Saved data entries
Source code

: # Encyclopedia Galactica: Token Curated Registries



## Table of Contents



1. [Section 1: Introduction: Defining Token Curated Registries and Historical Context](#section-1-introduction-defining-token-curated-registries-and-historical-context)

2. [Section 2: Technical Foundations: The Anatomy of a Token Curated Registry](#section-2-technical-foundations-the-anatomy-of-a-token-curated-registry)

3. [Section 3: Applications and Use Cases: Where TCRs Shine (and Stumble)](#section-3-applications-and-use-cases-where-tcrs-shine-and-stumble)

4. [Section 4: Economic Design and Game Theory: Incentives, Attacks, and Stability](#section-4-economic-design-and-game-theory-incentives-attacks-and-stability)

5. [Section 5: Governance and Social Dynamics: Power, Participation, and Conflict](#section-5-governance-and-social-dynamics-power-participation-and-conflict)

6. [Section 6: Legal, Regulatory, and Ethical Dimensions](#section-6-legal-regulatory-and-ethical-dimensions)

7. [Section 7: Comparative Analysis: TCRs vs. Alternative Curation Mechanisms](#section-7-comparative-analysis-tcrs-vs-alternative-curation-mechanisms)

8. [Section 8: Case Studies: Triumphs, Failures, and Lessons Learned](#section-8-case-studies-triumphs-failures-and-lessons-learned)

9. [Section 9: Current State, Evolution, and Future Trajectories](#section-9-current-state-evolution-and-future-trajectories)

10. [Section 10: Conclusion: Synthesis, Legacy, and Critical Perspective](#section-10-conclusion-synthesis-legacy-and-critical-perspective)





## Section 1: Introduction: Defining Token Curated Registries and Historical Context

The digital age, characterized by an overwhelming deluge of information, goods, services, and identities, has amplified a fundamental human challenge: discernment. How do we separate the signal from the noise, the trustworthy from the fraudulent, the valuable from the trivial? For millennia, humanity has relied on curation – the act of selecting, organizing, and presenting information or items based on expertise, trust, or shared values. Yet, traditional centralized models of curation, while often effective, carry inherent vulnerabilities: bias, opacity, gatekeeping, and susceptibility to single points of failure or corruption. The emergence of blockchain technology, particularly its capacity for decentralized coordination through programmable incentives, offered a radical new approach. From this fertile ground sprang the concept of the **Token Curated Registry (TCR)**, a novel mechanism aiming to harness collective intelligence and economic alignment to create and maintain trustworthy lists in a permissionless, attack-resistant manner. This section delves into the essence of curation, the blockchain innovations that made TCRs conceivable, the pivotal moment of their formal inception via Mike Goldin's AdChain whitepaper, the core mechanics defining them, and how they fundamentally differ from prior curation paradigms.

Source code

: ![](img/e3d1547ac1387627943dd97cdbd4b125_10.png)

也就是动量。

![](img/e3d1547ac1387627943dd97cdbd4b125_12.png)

Written task
Across the entries above, work out the count of lines that hold the word "Historical", and state that number alone.

Written answer
2